● **Work to be completed**:
Lay out every line of the material below as a JSON list of strings, one string per line. Skip blank lines and leave out the pictures.

[Records contained in a dataset]

******

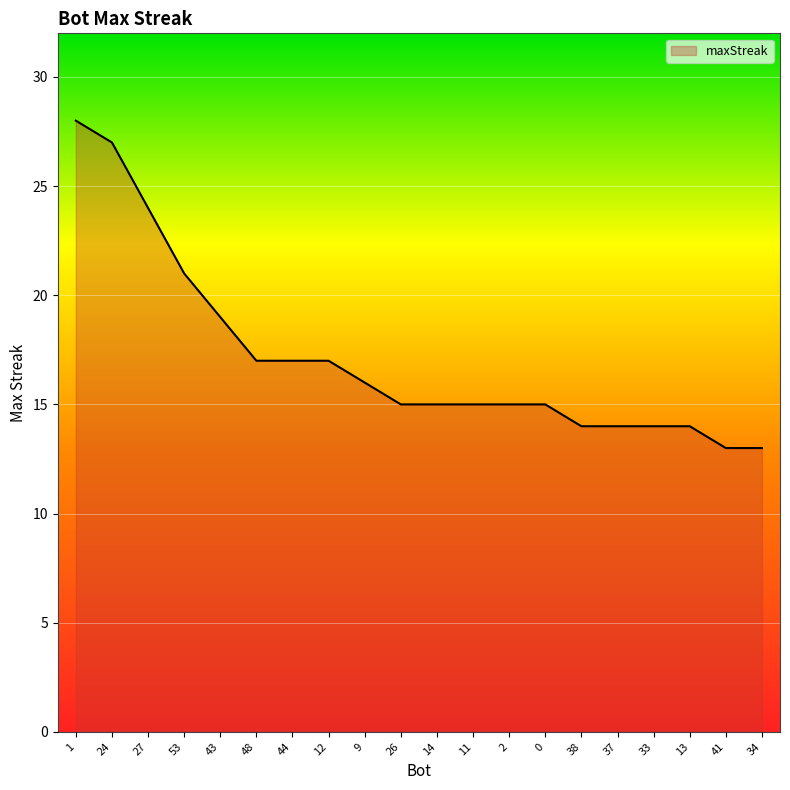

What is the minimum value shown in the chart?

13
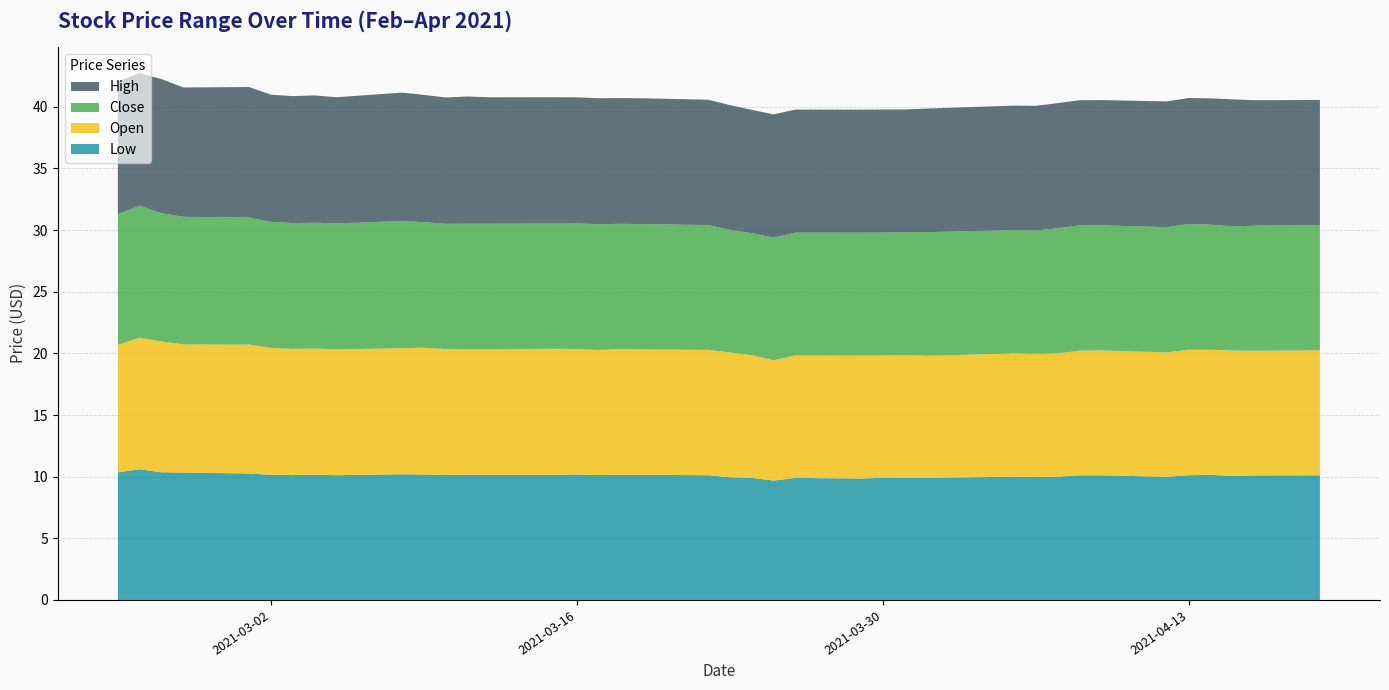

Reading right to left, what are all the values shown in this chart?

Low: 10.1	10.1	10.1	10.2	10.1	10.0	10.1	10.1	10.0	10.0	10.0	9.9	9.9	9.9	9.8	9.9	9.7	9.9	9.9	10.1	10.2	10.2	10.1	10.2	10.2	10.2	10.2	10.1	10.2	10.2	10.1	10.2	10.1	10.2	10.3	10.3	10.3	10.6	10.3
Open: 10.1	10.1	10.2	10.2	10.2	10.1	10.1	10.1	10.0	10.0	10.0	9.9	10.0	9.9	10.0	9.9	9.8	10.0	10.1	10.2	10.2	10.2	10.2	10.2	10.2	10.2	10.2	10.2	10.3	10.2	10.2	10.2	10.2	10.3	10.5	10.4	10.6	10.7	10.3
Close: 10.2	10.2	10.1	10.2	10.2	10.2	10.2	10.2	10.2	10.0	10.0	10.0	10.0	10.0	10.0	10.0	9.9	9.9	9.9	10.1	10.2	10.2	10.2	10.2	10.2	10.2	10.2	10.2	10.2	10.3	10.2	10.2	10.2	10.2	10.3	10.3	10.4	10.7	10.6
High: 10.2	10.2	10.3	10.2	10.2	10.2	10.2	10.2	10.2	10.1	10.1	10.0	10.0	10.0	10.0	10.0	10.0	10.0	10.1	10.2	10.2	10.2	10.2	10.2	10.2	10.3	10.3	10.2	10.3	10.4	10.2	10.3	10.3	10.3	10.6	10.5	10.9	10.8	10.8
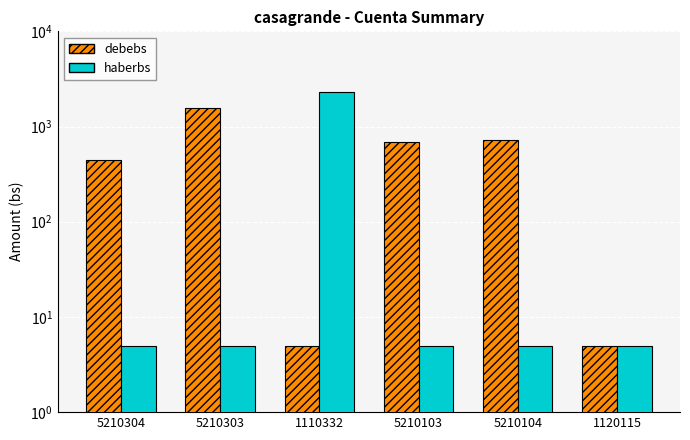

At how many categories does at least one series exceed 1748?

1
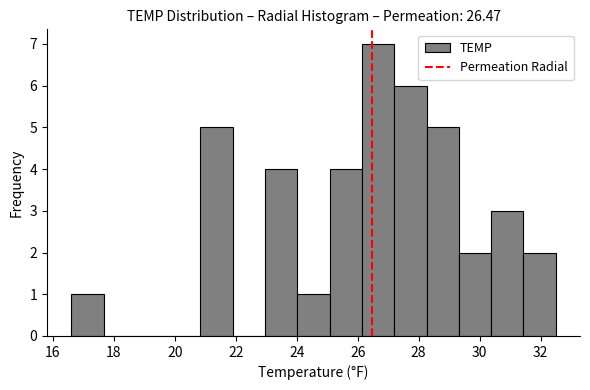

What is the height of the bar covering 16.60 to 17.66 on the x-axis? Neither the bar edges nor the heights are printed on the chart, so give them approximately, as read against the axes.

1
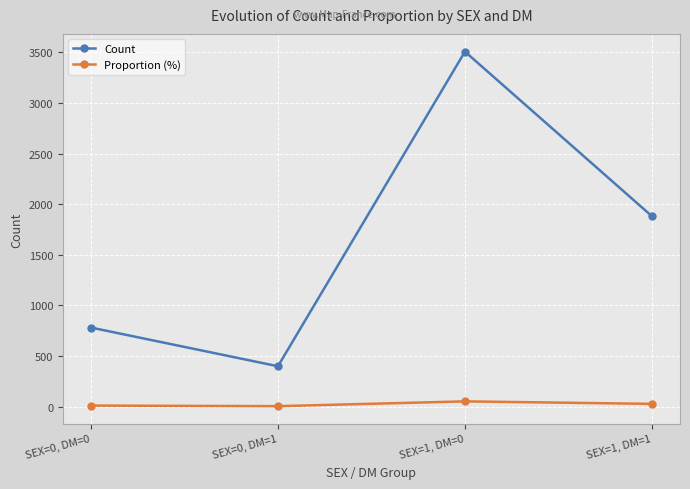

Where is the first local maximum for Count?

SEX=1, DM=0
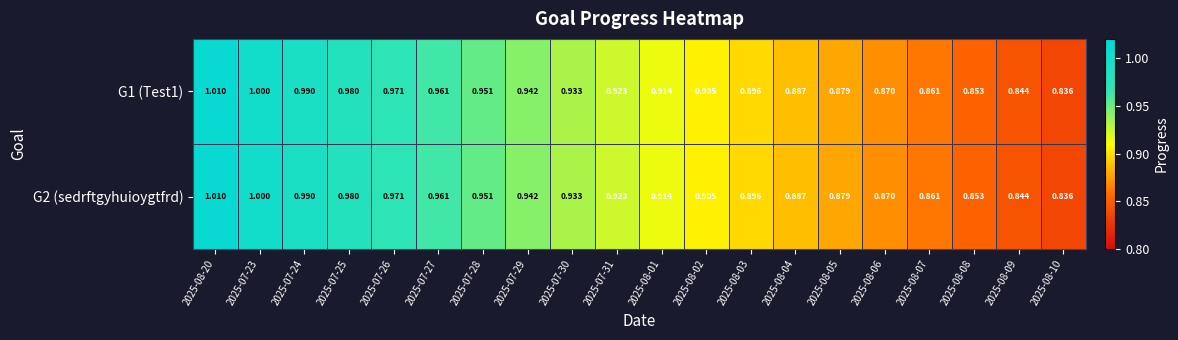

Is the value of G1 (Test1) at 2025-08-10 greater than the value of G2 (sedrftgyhuioygtfrd) at 2025-08-08?

No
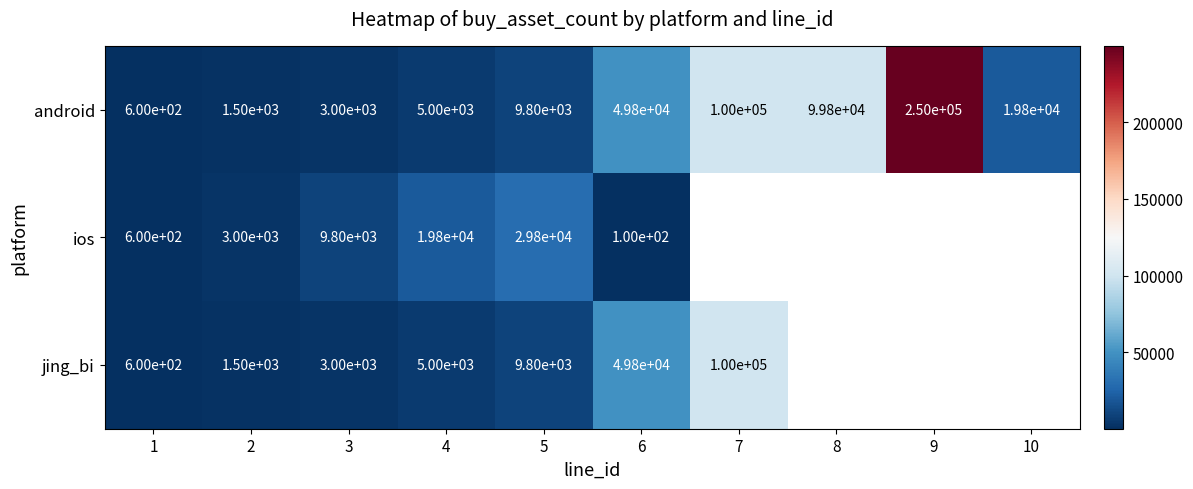

The jing_bi series shows 1532.5 at 3. True or false?

False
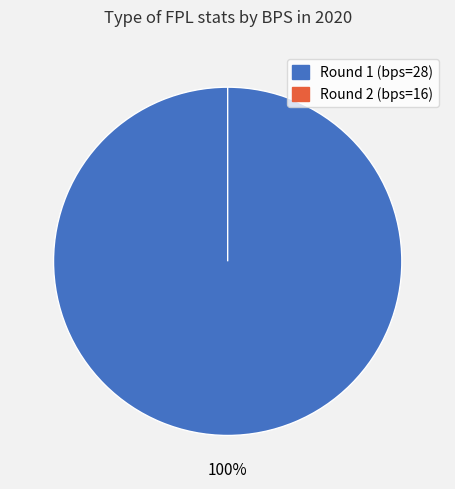

Is it true that 16 is 1% of the pie?

False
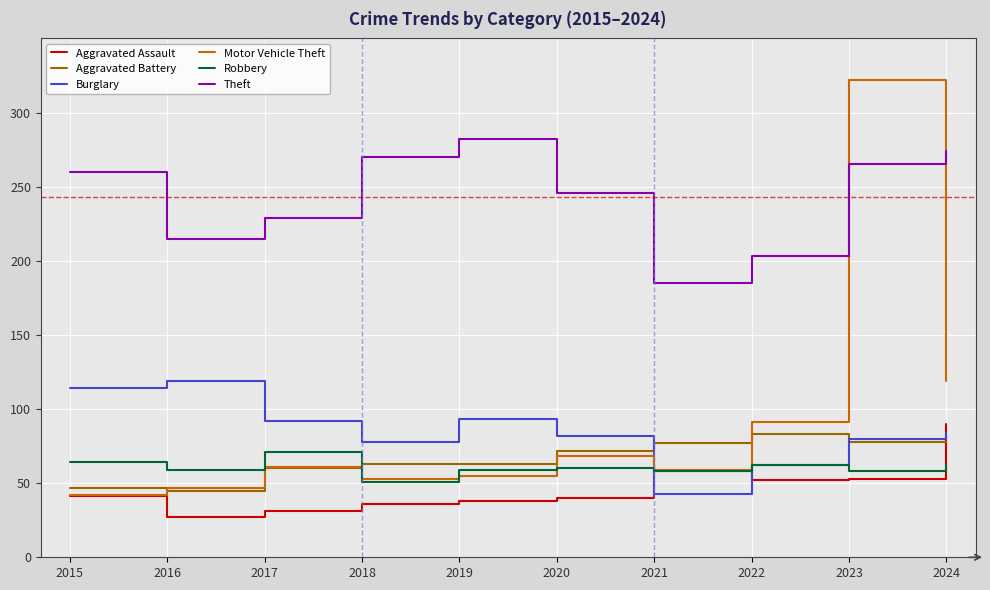

What is the minimum value shown in the chart?

27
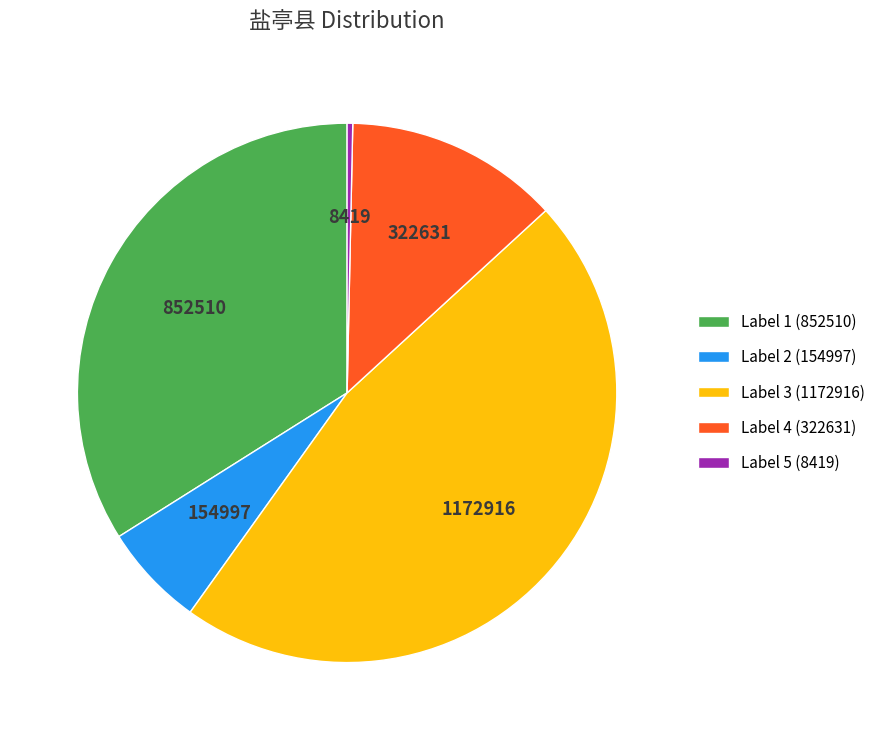

Rank the categories by value from highest to lowest.

Label 3 (1172916), Label 1 (852510), Label 4 (322631), Label 2 (154997), Label 5 (8419)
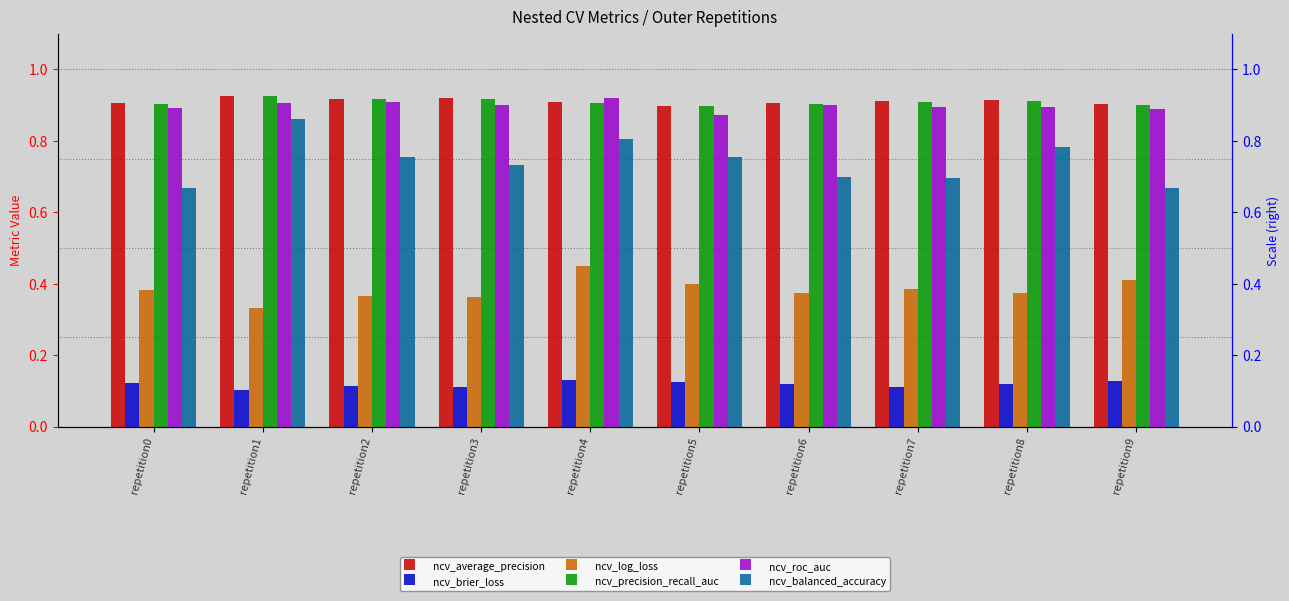

Which has a higher value, repetition7 or repetition4?

repetition7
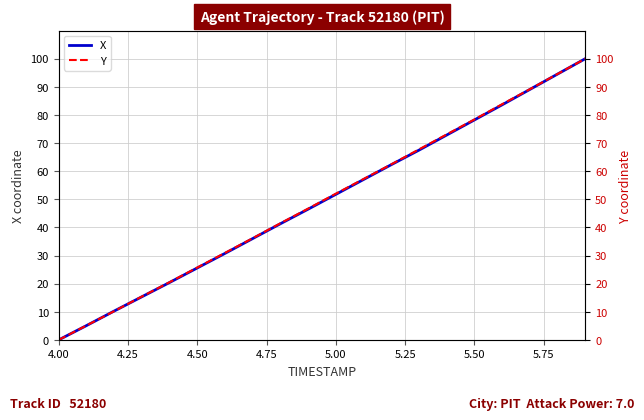

Count the number of data series in this chart.

2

******

● **Reply**:
[
  "What is the minimum value shown in the chart?",
  "13",
  "Reading right to left, what are all the values shown in this chart?",
  "Low: 10.1\t10.1\t10.1\t10.2\t10.1\t10.0\t10.1\t10.1\t10.0\t10.0\t10.0\t9.9\t9.9\t9.9\t9.8\t9.9\t9.7\t9.9\t9.9\t10.1\t10.2\t10.2\t10.1\t10.2\t10.2\t10.2\t10.2\t10.1\t10.2\t10.2\t10.1\t10.2\t10.1\t10.2\t10.3\t10.3\t10.3\t10.6\t10.3",
  "Open: 10.1\t10.1\t10.2\t10.2\t10.2\t10.1\t10.1\t10.1\t10.0\t10.0\t10.0\t9.9\t10.0\t9.9\t10.0\t9.9\t9.8\t10.0\t10.1\t10.2\t10.2\t10.2\t10.2\t10.2\t10.2\t10.2\t10.2\t10.2\t10.3\t10.2\t10.2\t10.2\t10.2\t10.3\t10.5\t10.4\t10.6\t10.7\t10.3",
  "Close: 10.2\t10.2\t10.1\t10.2\t10.2\t10.2\t10.2\t10.2\t10.2\t10.0\t10.0\t10.0\t10.0\t10.0\t10.0\t10.0\t9.9\t9.9\t9.9\t10.1\t10.2\t10.2\t10.2\t10.2\t10.2\t10.2\t10.2\t10.2\t10.2\t10.3\t10.2\t10.2\t10.2\t10.2\t10.3\t10.3\t10.4\t10.7\t10.6",
  "High: 10.2\t10.2\t10.3\t10.2\t10.2\t10.2\t10.2\t10.2\t10.2\t10.1\t10.1\t10.0\t10.0\t10.0\t10.0\t10.0\t10.0\t10.0\t10.1\t10.2\t10.2\t10.2\t10.2\t10.2\t10.2\t10.3\t10.3\t10.2\t10.3\t10.4\t10.2\t10.3\t10.3\t10.3\t10.6\t10.5\t10.9\t10.8\t10.8",
  "At how many categories does at least one series exceed 1748?",
  "1",
  "What is the height of the bar covering 16.60 to 17.66 on the x-axis? Neither the bar edges nor the heights are printed on the chart, so give them approximately, as read against the axes.",
  "1",
  "Where is the first local maximum for Count?",
  "SEX=1, DM=0",
  "Is the value of G1 (Test1) at 2025-08-10 greater than the value of G2 (sedrftgyhuioygtfrd) at 2025-08-08?",
  "No",
  "The jing_bi series shows 1532.5 at 3. True or false?",
  "False",
  "Is it true that 16 is 1% of the pie?",
  "False",
  "What is the minimum value shown in the chart?",
  "27",
  "Rank the categories by value from highest to lowest.",
  "Label 3 (1172916), Label 1 (852510), Label 4 (322631), Label 2 (154997), Label 5 (8419)",
  "Which has a higher value, repetition7 or repetition4?",
  "repetition7",
  "Count the number of data series in this chart.",
  "2"
]